本発明の多連円弧状トンネルの接続構造と施工方法によれば、原則的には被接続トンネルに形成された収容部に接合体の端部のエレメント管の一部を収容接続させるだけの極めて簡易な方法によって多連円弧状トンネルを構成することができるため、パイプルーフ等の支保工の構築を不要とでき、比較的浅深度においても非開削で地盤変状を来たすことなく効率的に多連円弧状トンネルを施工することができる。また、トンネルと接合体との接続部において応力集中が齎されることがないため、この接合部を大断面に設計する必要もない。
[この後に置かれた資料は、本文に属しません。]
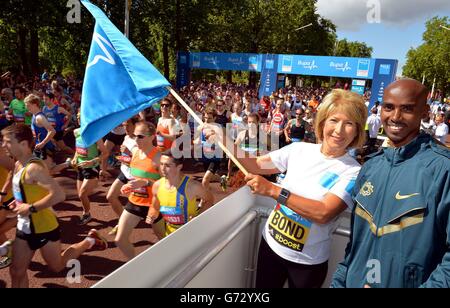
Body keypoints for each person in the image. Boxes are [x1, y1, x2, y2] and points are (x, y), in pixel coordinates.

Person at [207, 89, 367, 288]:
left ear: (358, 130)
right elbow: (255, 165)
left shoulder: (353, 171)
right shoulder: (299, 150)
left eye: (349, 123)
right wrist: (225, 140)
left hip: (308, 264)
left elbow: (323, 213)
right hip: (270, 247)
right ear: (322, 122)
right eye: (334, 120)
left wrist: (273, 191)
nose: (339, 130)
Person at [331, 79, 450, 288]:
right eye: (389, 107)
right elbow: (356, 245)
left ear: (424, 112)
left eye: (407, 109)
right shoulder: (370, 166)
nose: (395, 117)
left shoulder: (443, 170)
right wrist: (339, 282)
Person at [1, 124, 107, 288]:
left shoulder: (33, 168)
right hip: (25, 227)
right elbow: (28, 190)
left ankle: (89, 241)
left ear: (22, 144)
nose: (3, 145)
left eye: (7, 142)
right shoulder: (18, 164)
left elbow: (58, 195)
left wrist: (30, 208)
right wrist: (19, 201)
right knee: (16, 271)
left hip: (44, 227)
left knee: (57, 266)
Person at [116, 121, 161, 260]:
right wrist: (128, 186)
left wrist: (146, 182)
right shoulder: (134, 152)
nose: (136, 139)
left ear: (152, 136)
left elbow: (169, 184)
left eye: (140, 136)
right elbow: (136, 176)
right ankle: (135, 266)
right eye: (135, 136)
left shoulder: (159, 156)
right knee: (120, 240)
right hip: (135, 201)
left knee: (166, 240)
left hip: (155, 205)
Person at [146, 150, 214, 238]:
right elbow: (155, 207)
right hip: (170, 234)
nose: (162, 168)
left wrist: (198, 216)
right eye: (161, 164)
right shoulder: (157, 186)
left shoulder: (192, 186)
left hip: (193, 234)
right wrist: (152, 215)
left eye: (167, 165)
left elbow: (210, 199)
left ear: (179, 167)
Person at [71, 112, 110, 225]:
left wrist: (93, 161)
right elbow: (78, 149)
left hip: (91, 168)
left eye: (81, 117)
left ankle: (86, 214)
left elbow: (106, 153)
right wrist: (74, 158)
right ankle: (86, 213)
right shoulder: (76, 132)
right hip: (80, 168)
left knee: (82, 194)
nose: (79, 119)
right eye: (77, 117)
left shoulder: (95, 134)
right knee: (81, 196)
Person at [106, 118, 138, 235]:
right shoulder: (125, 137)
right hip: (124, 172)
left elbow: (141, 161)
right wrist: (122, 156)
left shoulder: (139, 140)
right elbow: (126, 158)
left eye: (128, 125)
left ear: (135, 125)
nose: (125, 127)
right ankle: (122, 221)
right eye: (124, 125)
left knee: (139, 206)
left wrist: (128, 154)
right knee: (110, 196)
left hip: (135, 176)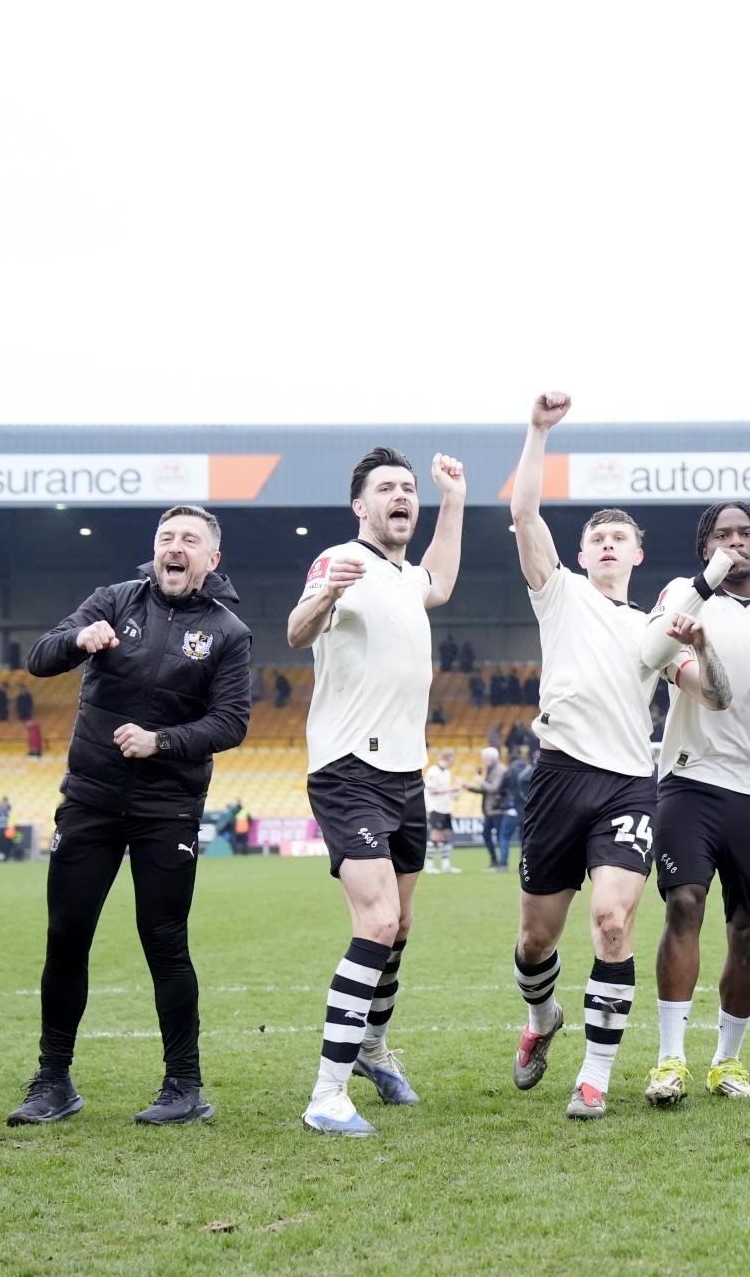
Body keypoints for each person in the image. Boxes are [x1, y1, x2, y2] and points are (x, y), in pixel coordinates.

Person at [505, 393, 731, 1121]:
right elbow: (524, 513)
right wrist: (538, 431)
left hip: (630, 786)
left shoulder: (655, 629)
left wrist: (704, 648)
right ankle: (542, 1018)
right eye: (596, 536)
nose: (606, 544)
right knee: (534, 940)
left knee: (611, 923)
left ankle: (594, 1077)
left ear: (637, 555)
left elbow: (715, 696)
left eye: (618, 537)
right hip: (558, 777)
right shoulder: (560, 594)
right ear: (580, 555)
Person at [6, 505, 252, 1128]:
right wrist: (77, 640)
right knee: (67, 936)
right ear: (155, 549)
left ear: (211, 559)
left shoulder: (228, 632)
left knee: (164, 941)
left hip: (167, 808)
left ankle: (184, 1086)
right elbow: (39, 657)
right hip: (90, 799)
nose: (175, 547)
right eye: (167, 537)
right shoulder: (114, 600)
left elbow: (231, 723)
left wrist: (160, 742)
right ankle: (53, 1081)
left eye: (189, 539)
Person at [289, 445, 467, 1136]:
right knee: (377, 923)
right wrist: (328, 592)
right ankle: (327, 1095)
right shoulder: (340, 560)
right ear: (360, 505)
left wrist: (453, 498)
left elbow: (440, 580)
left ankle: (371, 1046)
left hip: (404, 772)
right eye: (387, 488)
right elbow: (297, 631)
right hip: (348, 769)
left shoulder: (404, 576)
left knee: (401, 926)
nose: (402, 497)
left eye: (408, 489)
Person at [641, 501, 750, 1106]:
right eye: (722, 534)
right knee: (684, 904)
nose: (735, 541)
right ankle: (669, 1061)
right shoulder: (684, 596)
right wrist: (703, 586)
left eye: (745, 533)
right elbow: (651, 653)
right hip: (688, 781)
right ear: (705, 548)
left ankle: (727, 1061)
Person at [469, 746, 510, 872]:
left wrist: (480, 781)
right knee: (487, 835)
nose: (482, 759)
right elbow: (486, 790)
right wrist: (468, 787)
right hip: (490, 810)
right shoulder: (491, 769)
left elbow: (494, 788)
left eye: (483, 757)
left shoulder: (499, 769)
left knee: (500, 837)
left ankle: (502, 864)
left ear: (488, 758)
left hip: (497, 809)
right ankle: (495, 862)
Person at [424, 750, 460, 874]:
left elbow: (445, 790)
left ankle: (446, 865)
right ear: (447, 759)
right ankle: (429, 865)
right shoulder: (433, 771)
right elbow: (431, 790)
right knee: (435, 835)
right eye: (452, 760)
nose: (453, 763)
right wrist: (450, 789)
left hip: (446, 808)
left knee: (446, 835)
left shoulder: (447, 772)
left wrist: (454, 794)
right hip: (435, 807)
したがって、効率的で構造安全性に優れた多連円弧状トンネルの施工を実現することができるものである。

以上、本発明の実施の形態を図面を用いて詳述してきたが、具体的な構成はこの実施形態に限定されるものではなく、掘削方法にパイプルーフではなく山岳工法を適用する等、本発明の要旨を逸脱しない範囲における設計変更等があっても、それらは本発明に含まれるものである。

本発明の3連円弧トンネルの施工方法を示す断面図である。 図1のII部の拡大図であって接続構造の一実施の形態を示した断面図である。 (a)、(b)ともにエレメント管の実施の形態を示す断面図である。 接続構造の他の実施の形態を示した断面図である。 図1に続き、本発明の3連円弧トンネルの施工方法を示す断面図である。 図5に続き、本発明の3連円弧トンネルの施工方法を示す断面図である。 エレメント管の他の実施の形態とトンネルとの接続方法を示す断面図である。 図7のエレメント管を使用した場合の接続構造の一実施の形態を示した断面図である。 図7のエレメント管を使用した場合の接続構造の他の実施の形態を示した断面図である。 図7のエレメント管を使用した場合の接続構造のさらに他の実施の形態を示した断面図である。

符号の説明

1,2…トンネル、11,11A,21…収容部、12…凹溝、3,3’,3A…接合体、31,31A,31B…エレメント管、32,33,34…突起、4…充填材、51…引張材、51a…アンカー、6…コンクリート、100,200,300,400,500…接続構造、1000…3連円弧トンネル、G…地盤

Claims (5)

  1. 併設するトンネルと、双方のトンネルを繋ぐ接合体と、からなる少なくとも3連以上の多連円弧状トンネルの施工方法であって、
    地中に併設するトンネルを構築するとともに、該トンネルのうち前記接合体と接続される箇所には該接合体の一部が収容される収容部が形成されている第1の工程と、
    前記トンネルの間に該トンネルの軸方向に沿う複数のエレメント管が円弧状に構築され、かつ、両端のエレメント管の一部は前記トンネルの収容部に収容される第2の工程と、
    前記接合体と双方のトンネルで包囲された領域の地盤を掘削し、トンネルの一部を撤去して本設構造体を構築する第3の工程と、を少なくとも具備し、
    前記収容部は、トンネルの外周においてその軸方向に沿う凹溝と該凹溝内に充填硬化された充填材とから形成されており、エレメント管を施工する掘進機が該充填材を切削しながら接合体端部のエレメント管の一部を収容部に収容することを特徴とする多連円弧状トンネルの施工方法。
  2. 前記エレメント管はその側面端部に係合部を具備しており、隣接するエレメント管が該係合部同士で相互に接合されることで本設接合体が形成されることを特徴とする請求項1記載の多連円弧状トンネルの施工方法。
  3. 複数のエレメント管が円弧状に構築された後にエレメント管同士を連通させ、エレメント管の内部を鉄筋コンクリート造とすることで本設接合体が形成され、該鉄筋コンクリート造を形成する引張材であって円弧に沿う方向に延設する引張材の端部が前記収容部で固定されることを特徴とする請求項1記載の多連円弧状トンネルの施工方法。
  4. 併設するトンネルと、双方のトンネルを繋ぐ接合体と、からなる少なくとも3連以上の多連円弧状トンネルにおける、トンネルと接合体との接続構造であって、
    前記トンネルにおいて前記接合体と接続される箇所には該接合体の一部が収容される収容部が形成されており、双方のトンネルの間に構築され、該トンネルの軸方向に沿う複数のエレメント管が円弧状に構築されてなる接合体の端部のエレメント管の一部が該収容部に収容されており、
    前記収容部は、トンネルの外周においてその軸方向に沿う凹溝と該凹溝内に充填硬化された充填材とから形成されており、接合体端部のエレメント管の一部が充填材を切欠いて接合体とトンネルが繋げられていることを特徴とする多連円弧状トンネルのトンネルと接合体との接続構造。
  5. 前記エレメント管同士は連通しており、エレメント管の内部が鉄筋コンクリート造に形成され、該鉄筋コンクリート造を形成する引張材であって円弧に沿う方向に延設する引張材の端部が前記収容部で固定されていることを特徴とする請求項に記載の多連円弧状トンネルのトンネルと接合体との接続構造。